These words he uttered with the solemnity of an oath and turned towards the porch. A dark figure flitted across the kitchen and disappeared into the house. Cameron walked slowly towards the barn.
“He's mad. He's clean daffy, but none the less dangerous,” he said to himself. “What a rotten mess all this is!” he added in disgust. “By Jove! The whole thing isn't worth while.”

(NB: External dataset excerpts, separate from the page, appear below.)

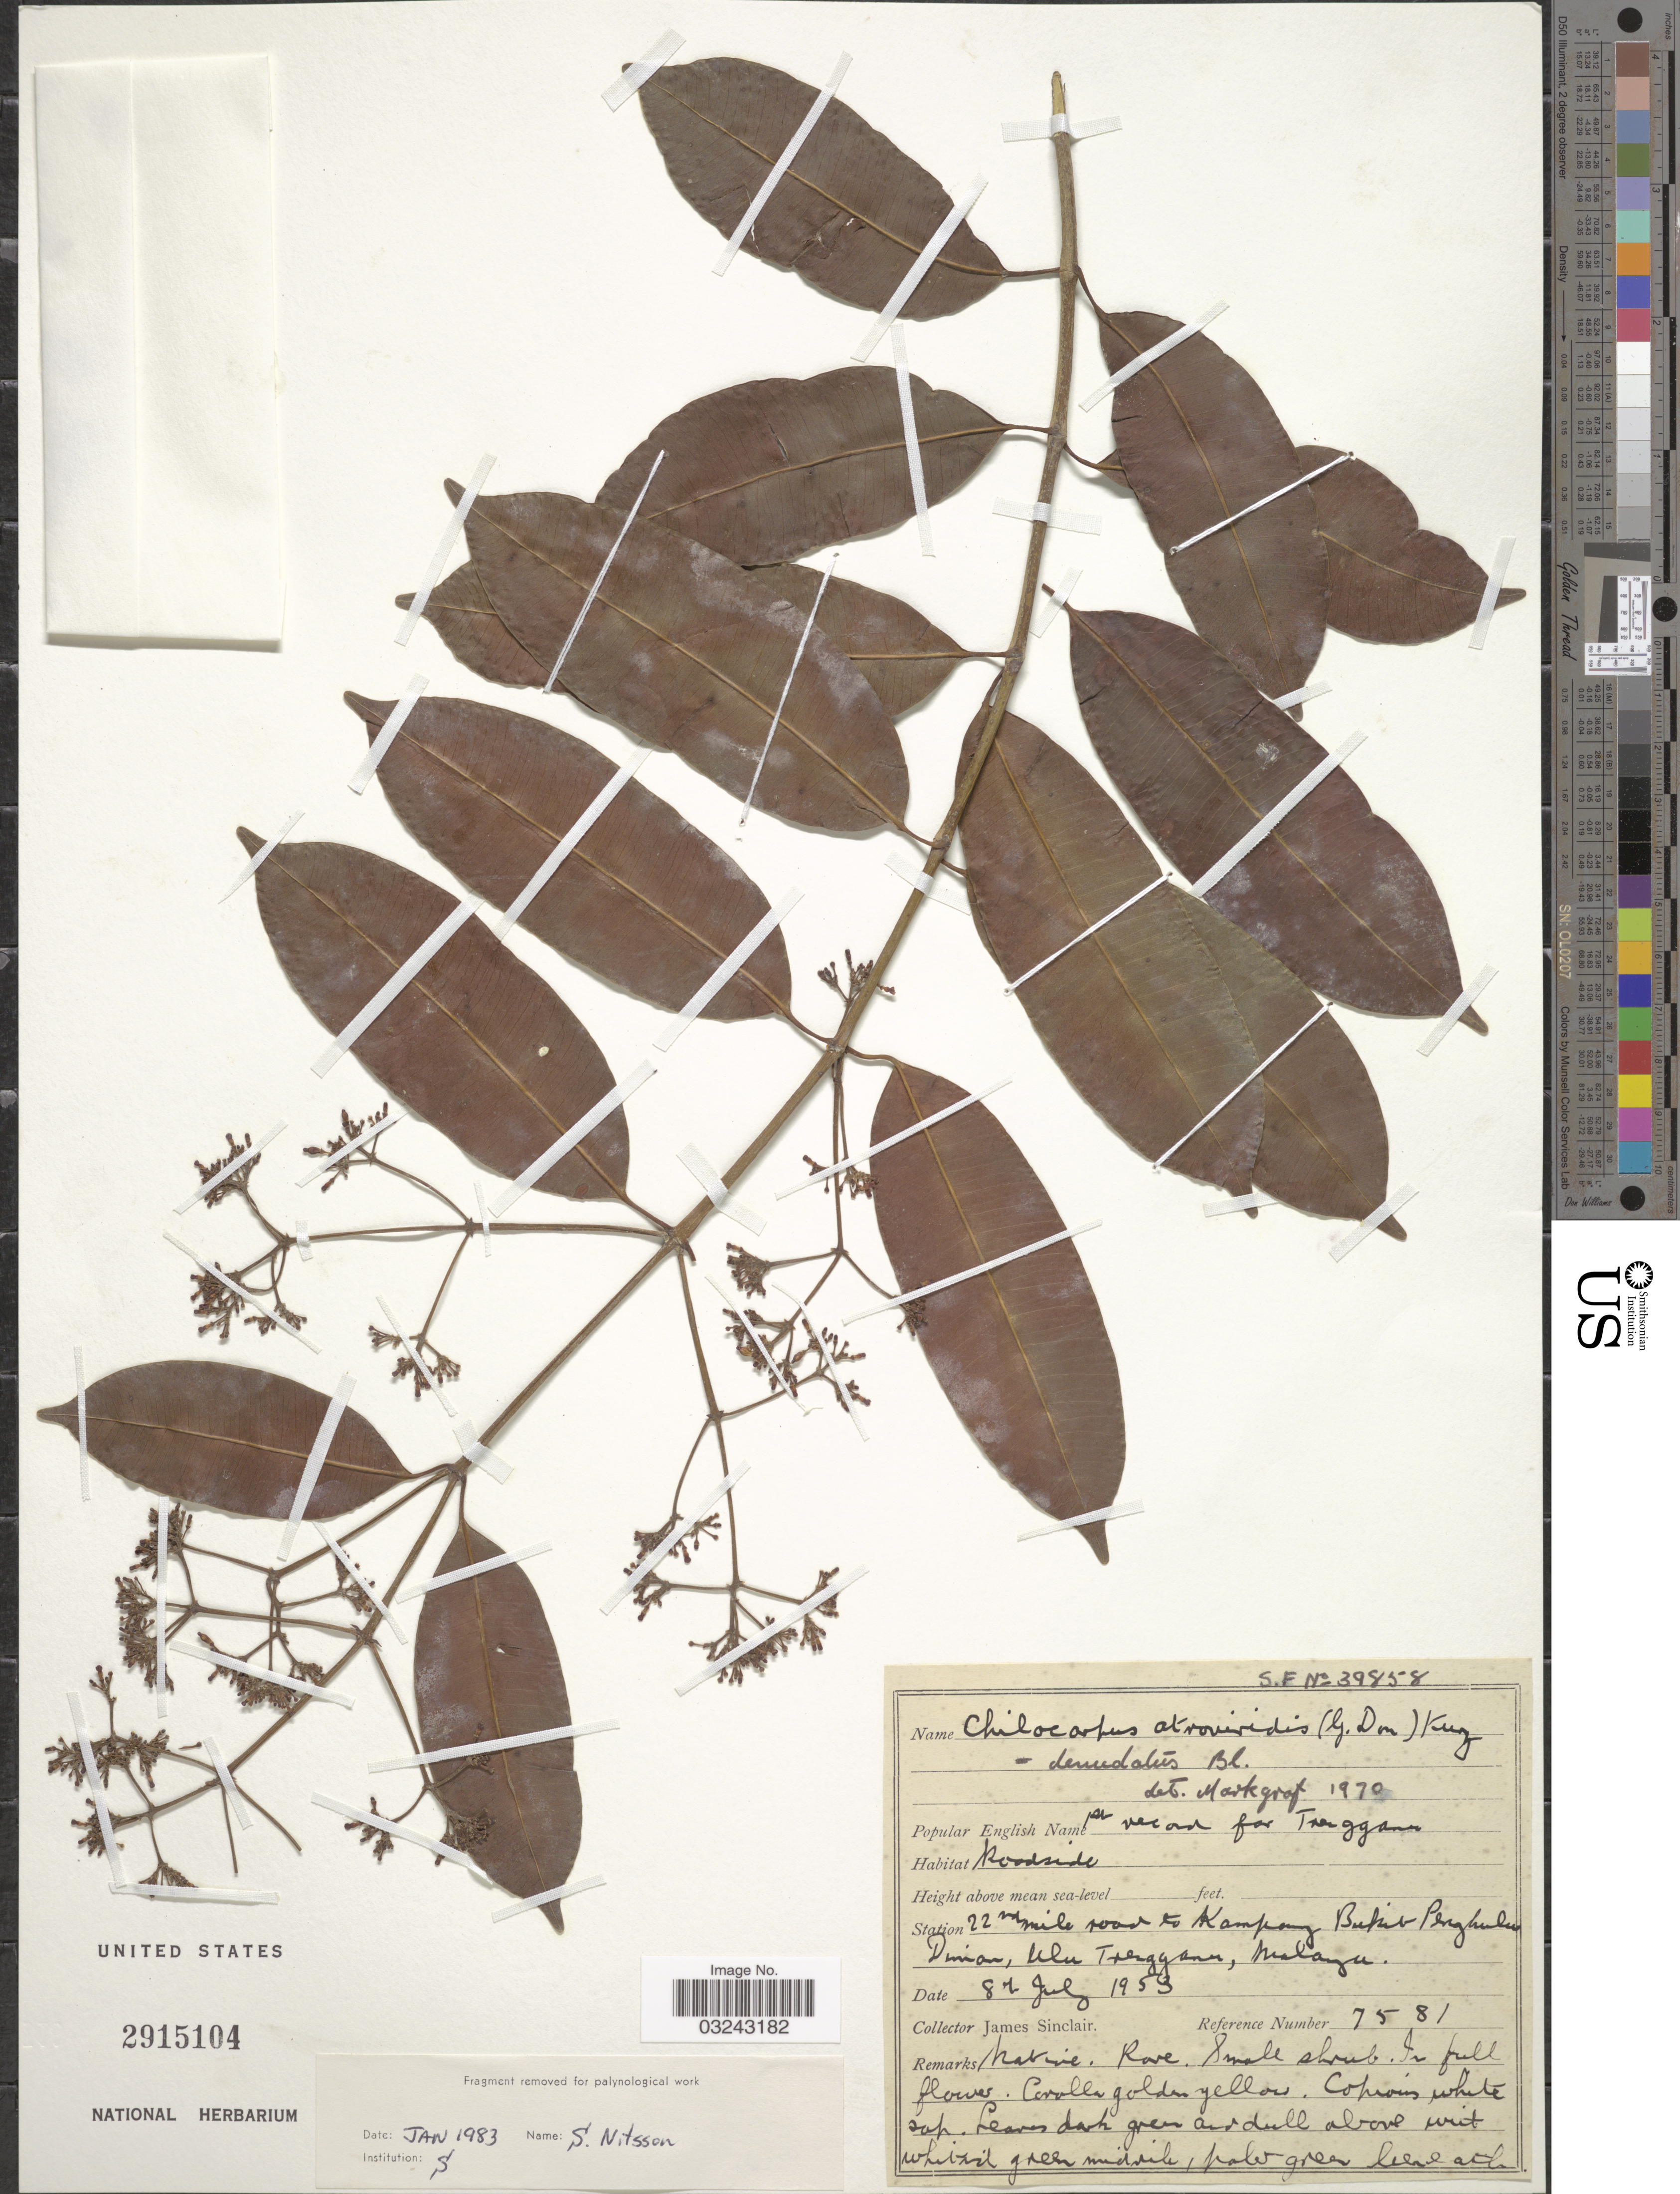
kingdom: Plantae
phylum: Tracheophyta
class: Magnoliopsida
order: Gentianales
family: Apocynaceae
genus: Chilocarpus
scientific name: Chilocarpus denudatus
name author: Blume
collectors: J. Sinclair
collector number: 7581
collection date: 1953-07-08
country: Malaysia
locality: Station 22nd mile road to Kampong Bukit Penghulu Diman, Ulu Trengganu, Malaya.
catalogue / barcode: US 2915104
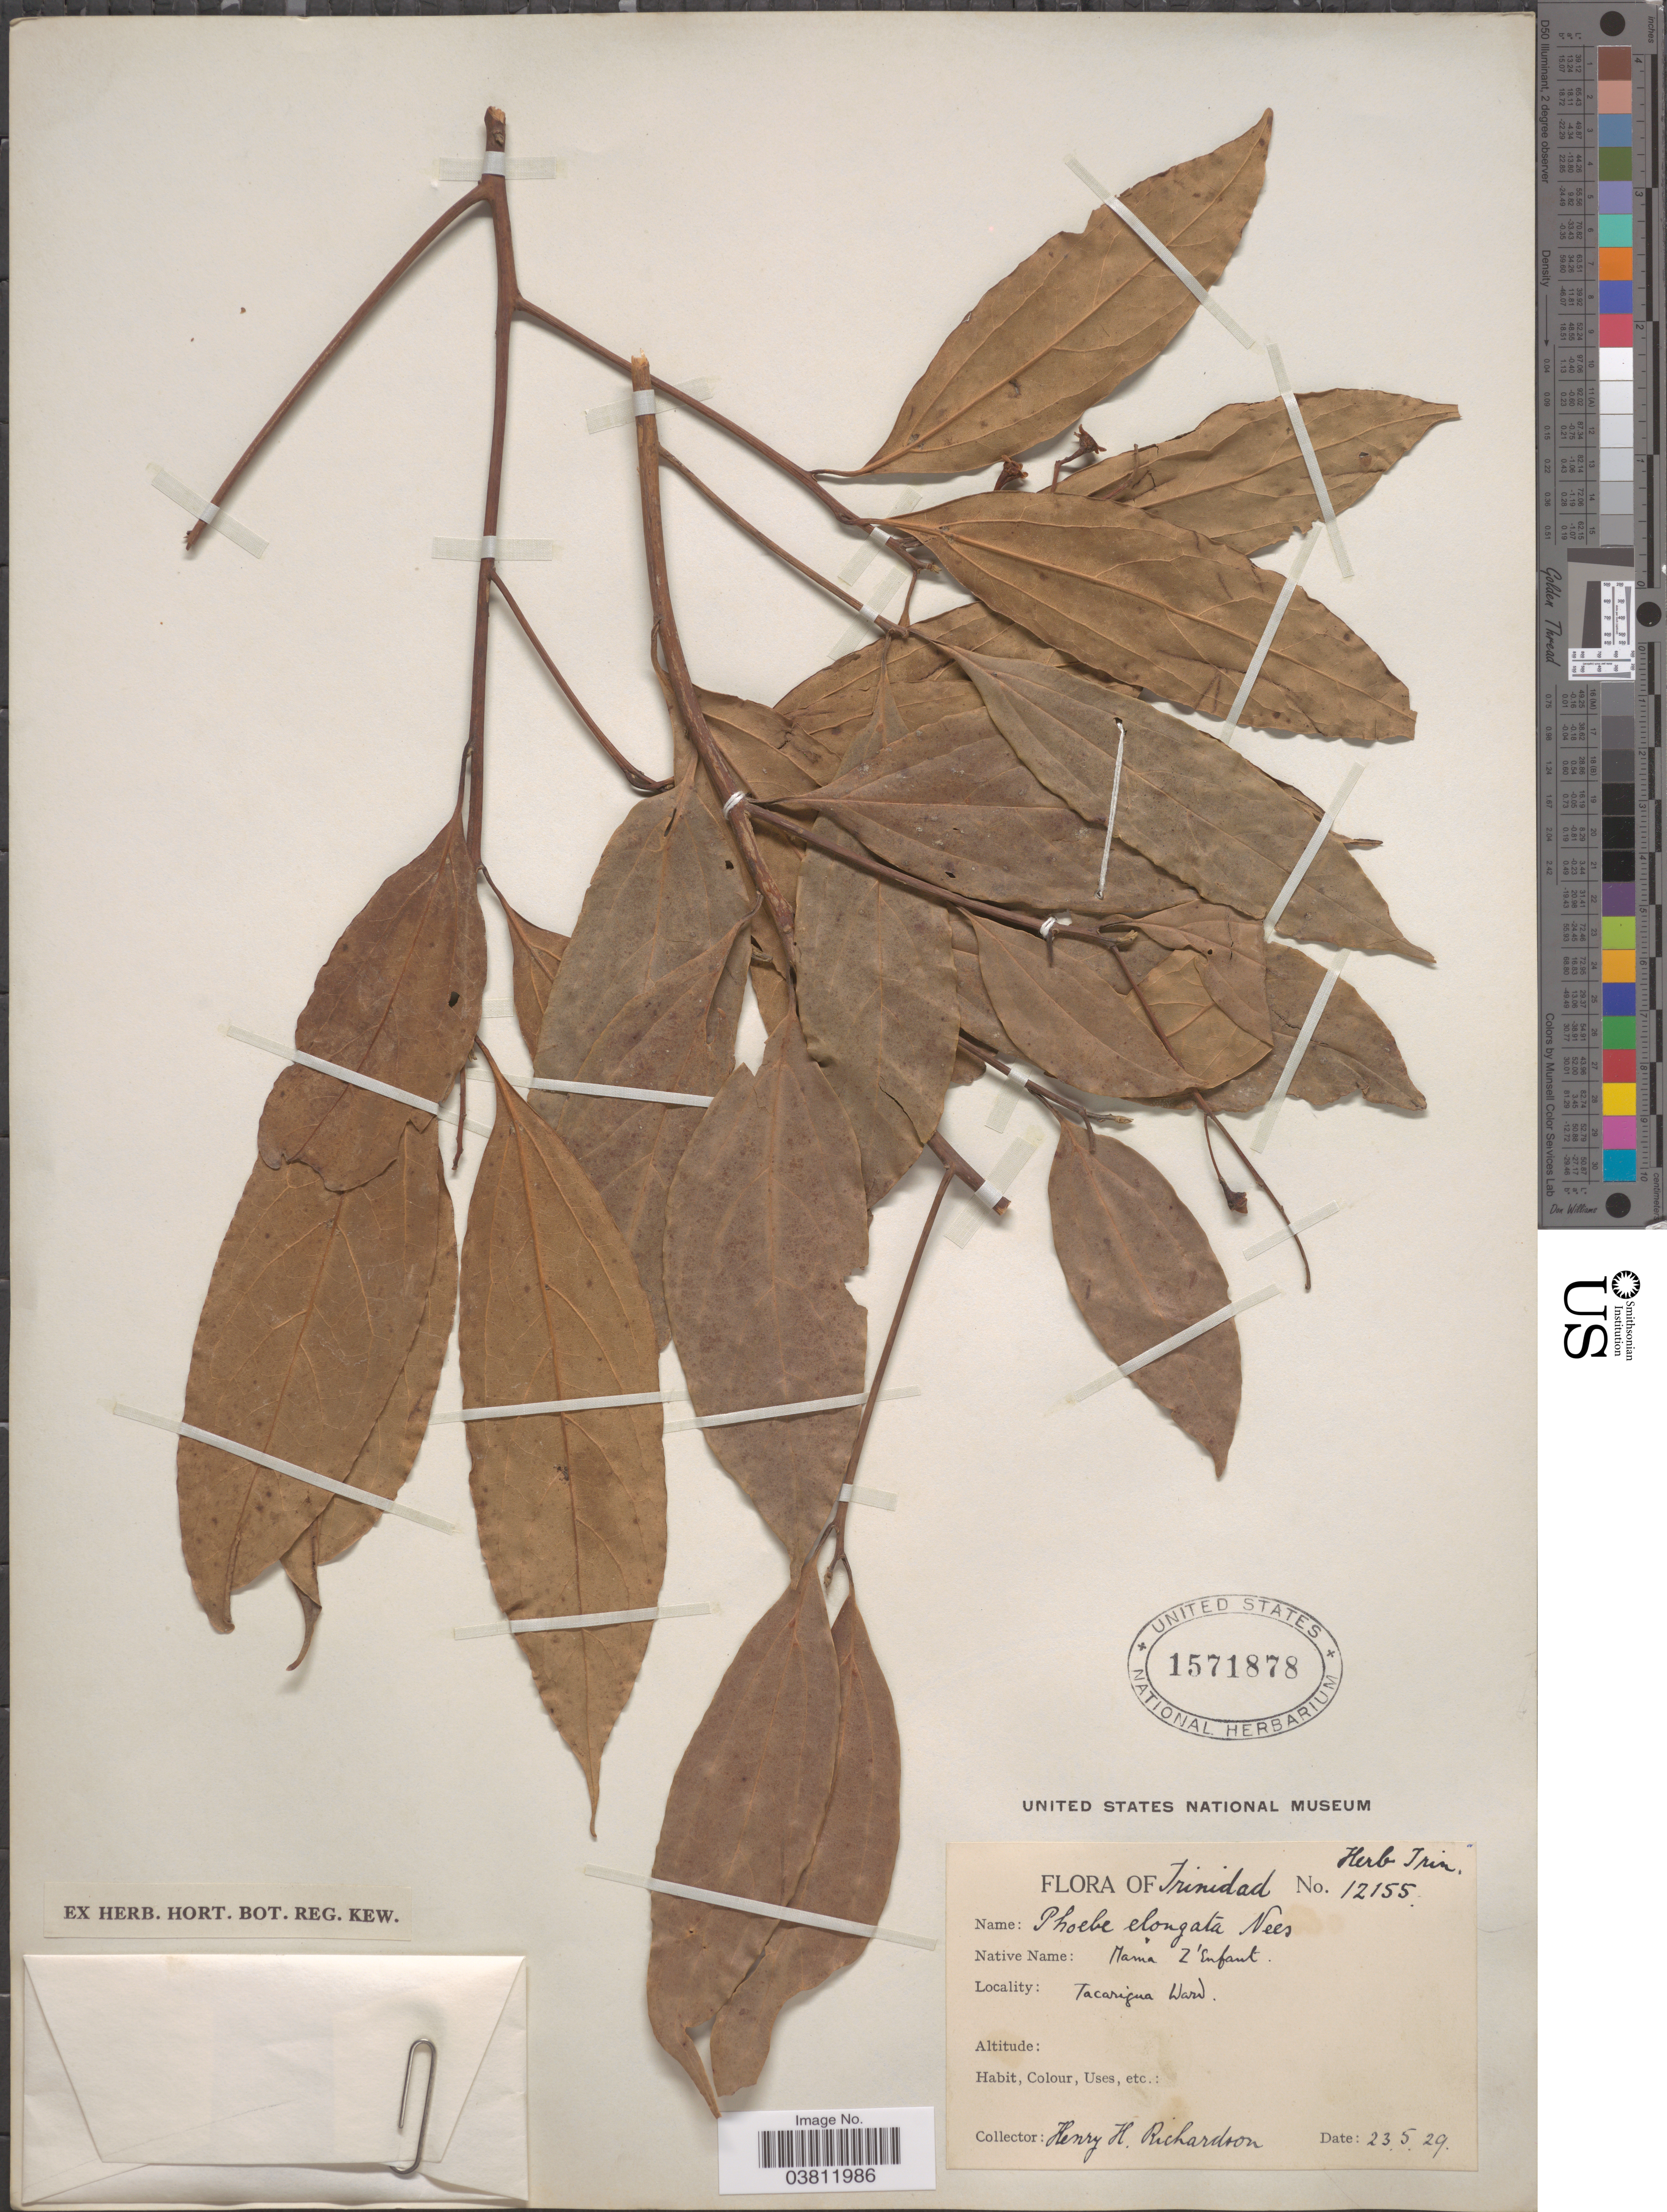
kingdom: Plantae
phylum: Tracheophyta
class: Magnoliopsida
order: Laurales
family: Lauraceae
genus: Phoebe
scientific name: Phoebe elongata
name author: (Vahl) Nees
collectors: H. H. Richardson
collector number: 12155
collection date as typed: Transcribed d/m/y: 23/5/29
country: Trinidad and Tobago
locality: Trinidad. Tacarigua Ward.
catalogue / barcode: US 1571878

But as he thought of Mandy's frightened face and imploring eyes and the brutal murderous face of the man who claimed her as his own, he said between his teeth:
“No, I won't quit now. I'll see this thing through, whatever it costs,” and with this resolve he set himself to the business of getting to sleep; in which, after many attempts, he was at length successful.
CHAPTER V
HOW THEY SAVED THE DAY
There never was such a Dominion Day for weather since the first Dominion Day was born. Of this “Fatty” Freeman was fully assured. Fatty Freeman was a young man for whose opinion older men were accustomed to wait. His person more than justified his praenomen, for Mr. Harper Freeman, Jr., was undeniably fat. “Fat, but fine and frisky,” was ever his own comment upon the descriptive adjective by which his friends distinguished him. And fine and frisky he was; fine in his appreciation of good eating, fine in his judgment of good cattle and fine in his estimate of men; frisky, too, and utterly irrepressible. “Harp's just like a young pup,” his own father, the Reverend Harper Freeman, the old Methodist minister of the Maplehill circuit, used to say. “If Harp had a tail he would never do anything but play with it.” On this, however, it is difficult to hold any well based opinion. Ebullient in his spirits, he radiated cheeriness wherever he went and was at the bottom of most of the practical jokes that kept the village of Maplehill in a state of ferment; yet if any man thought to turn a sharp corner in business with Mr. Harper Freeman, Jr., he invariably found that frisky individual waiting for him round the corner with a cheery smile of welcome, shrewd and disconcerting. It was this cheery shrewdness of his that made him the most successful cattle buyer in the county and at the same time secretary of the Middlesex Caledonian Society. As secretary of this society he was made chiefly responsible for the success of the Dominion Day picnic and, as with everything that he took hold of, Fatty toiled at the business of preparation for this picnic with conscientious zeal, giving to it all his spare hours and many of his working hours for the three months preceding.
It was due solely to his efforts that so many distinguished county magnates appeared eager to lend their patronage. It needed but a little persuasion to secure the enthusiastic support of the Honourable J. J. Patterson, M.P.P., and, incidentally, the handsome challenge cup for hammer-throwing, for the honourable member of Parliament was a full-blooded Highlander himself and an ardent supporter of “the games.” But only Fatty Freeman's finesse could have extracted from Dr. Kane, the Opposition candidate for Provincial Parliamentary honours, the cup for the hundred yards race, and other cups from other individuals more or less deeply interested in Dominion, Provincial, and Municipal politics. The prize list secured, it needed only a skillful manipulation of the local press and a judicious but persistent personal correspondence to swell the ranks of the competitors in the various events, and thus ensure a monster attendance of the people from the neighbouring townships and from the city near by.
The weather being assured, Fatty's anxieties were mostly allayed, for he had on the file in his office acceptance letters from the distinguished men who were to cast the spell of their oratory over the assembled multitude, as also from the big men in the athletic world who had entered for the various events in the programme of sports. It was a master stroke of diplomacy that resulted in the securing for the hammer-throwing contest the redoubtable and famous Duncan Ross of Zorra, who had at first disdained the bait of the Maplehill Dominion Day picnic, but in some mysterious way had at length been hooked and landed. For Duncan was a notable man and held the championship of the Zorras; and indeed in all Ontario he was second only to the world-famous Rory Maclennan of Glengarry, who had been to Braemar itself and was beaten there only by a fluke. How he came to agree to be present at the Maplehill picnic “Black Duncan” could not quite understand, but had he compared notes with McGee, the champion of the London police force and of various towns and cities of the western peninsula, he would doubtless have received some enlightenment. To the skill of the same master hand was due the appearance upon the racing list of the Dominion Day picnic of such distinguished names as Cahill of London, Fullerton of Woodstock, and especially of Eugene La Belle of nowhere in particular, who held the provincial championship for skating and was a runner of provincial fame.